**EXERCISE INSTRUCTIONS:** Copy out every line below that contains the string "scientific", and treat uppercase and lowercase as different.

**DATASET:**
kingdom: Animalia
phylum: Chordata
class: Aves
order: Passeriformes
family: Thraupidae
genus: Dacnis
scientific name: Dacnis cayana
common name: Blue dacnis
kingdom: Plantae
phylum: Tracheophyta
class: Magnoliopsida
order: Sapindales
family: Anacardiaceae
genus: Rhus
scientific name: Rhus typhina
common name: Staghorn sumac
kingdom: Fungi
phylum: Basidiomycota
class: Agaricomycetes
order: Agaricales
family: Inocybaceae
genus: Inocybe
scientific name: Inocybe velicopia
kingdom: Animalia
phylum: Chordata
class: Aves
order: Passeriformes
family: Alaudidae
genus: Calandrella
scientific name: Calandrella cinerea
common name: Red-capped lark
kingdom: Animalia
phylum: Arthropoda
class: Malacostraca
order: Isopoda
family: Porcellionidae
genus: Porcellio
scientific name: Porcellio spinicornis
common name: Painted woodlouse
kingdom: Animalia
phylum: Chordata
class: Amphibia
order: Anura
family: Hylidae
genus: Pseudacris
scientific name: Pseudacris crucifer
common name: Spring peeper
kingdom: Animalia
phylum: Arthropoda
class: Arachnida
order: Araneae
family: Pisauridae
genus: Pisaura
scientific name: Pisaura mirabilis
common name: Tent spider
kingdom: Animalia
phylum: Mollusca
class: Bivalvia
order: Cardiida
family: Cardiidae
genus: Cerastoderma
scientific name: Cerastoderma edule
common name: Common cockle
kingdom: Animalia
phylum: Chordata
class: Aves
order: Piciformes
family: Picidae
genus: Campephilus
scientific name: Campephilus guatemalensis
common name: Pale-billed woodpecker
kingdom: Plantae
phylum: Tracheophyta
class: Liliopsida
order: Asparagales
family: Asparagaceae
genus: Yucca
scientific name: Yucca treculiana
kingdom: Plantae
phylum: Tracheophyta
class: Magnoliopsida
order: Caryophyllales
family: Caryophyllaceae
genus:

**ANSWER FOR THE TASK:**
scientific name: Dacnis cayana
scientific name: Rhus typhina
scientific name: Inocybe velicopia
scientific name: Calandrella cinerea
scientific name: Porcellio spinicornis
scientific name: Pseudacris crucifer
scientific name: Pisaura mirabilis
scientific name: Cerastoderma edule
scientific name: Campephilus guatemalensis
scientific name: Yucca treculiana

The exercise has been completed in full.